I went to buy a tennis bat once, and the woman serving said its a racket!. And I said yeah your right, it blood*dy well is at that price!.
The level of these 2 players is far, far above the others on tour. Incredible quality of tennis and it doesn’t matter if they’ve won the last 10 championships or it’s their first win, quality tennis is quality tennis.
And to think Sinner got through the other day when he was getting hammered, only for his opponent to retire injured.
And to think he his also a drugs cheat as well. Tim Herman made me laff before play started when he said they are both great players and great ambassadors to the sport!....how that’s work when one has had a drugs ban?
Nobody knows what actually happened. Unless the authorities catch someone with a needle in their arse there's basically no way to prove that a positive result is from intentional doping. So when an athlete tests positive all they have to do is costruct a narrative that might have happened and can't be disproven, and the authorities have to accept it. Hence you get stories about massage transfer, contaminated beef, uncastrated boar meat, careless use of nasal sprays etc. etc.

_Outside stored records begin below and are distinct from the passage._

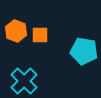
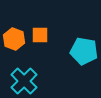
orange hexagon: moved 2 px left, 8 px down
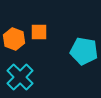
orange square: moved 1 px left, 3 px up
cyan cross: moved 4 px left, 4 px up
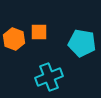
cyan pentagon: moved 2 px left, 8 px up
cyan cross: moved 29 px right; rotated 24 degrees clockwise
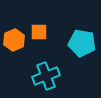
orange hexagon: moved 1 px down; rotated 15 degrees clockwise
cyan cross: moved 3 px left, 1 px up
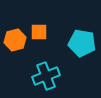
orange hexagon: moved 1 px right; rotated 10 degrees clockwise
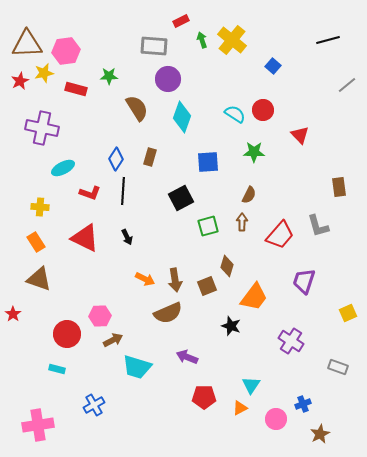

WADA accepted that he did not use drugs as a performance enhancer and that it was through contamination during therapy. It was a minute trace amount found. Sinner accepted the 3 month ban as a resolution to prevent it dragging on for even longer (appeal to CAS etc). He accepted the findings of the test results and that ultimately it was a strict liability, it was in his body. I just don't think it's fair to label him a 'drugs cheat' when there's so much more to it. Edit - I will add as well, as a general point, when you look at the absolutely massive list of banned substances, it can't be easy living your life as a professional athlete and keeping 'clean'. You even have to be careful with proper prescribed medication that folk use for normal every day ailments, and things you eat that most folk think nowt of.
I think you're being very naive. How many doping bans have there been where actual intentional doping has been proven? Don't you think it's convenient that pretty much every every sportsperson who gets caught has an innocent explanation? As a barometer, cycling has probably the most stringent testing, modest financial reward (at least as far as professional sports goes) and is mucky as owt. Do you really think that in sports with more to gain and looser testing everyone is playing fairly? It's been confirmed that Lance Armstrong literally used similar explanations to cover up his doping e.g. "the positive test was caused by a cream for saddle sores and nobody realised what was in it." Nope, just plain old doping.
Shame we didn’t get the five sets I expected, but Sinner was comfortably the better player on the day.